:: Study material ::
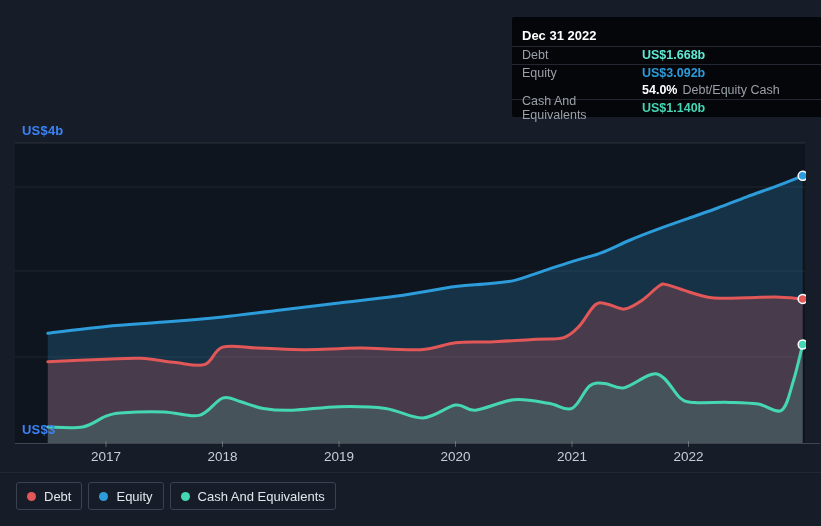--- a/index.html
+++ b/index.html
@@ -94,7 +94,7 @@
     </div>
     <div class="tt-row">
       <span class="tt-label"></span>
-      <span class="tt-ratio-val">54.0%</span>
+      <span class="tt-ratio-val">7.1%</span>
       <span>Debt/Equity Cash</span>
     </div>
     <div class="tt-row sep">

:: What you will do ::
Which of the lines above carry the string "span"? Pick them out and copy them.

:: Answer area ::
       <span class="tt-label"></span>
-      <span class="tt-ratio-val">54.0%</span>
+      <span class="tt-ratio-val">7.1%</span>
       <span>Debt/Equity Cash</span>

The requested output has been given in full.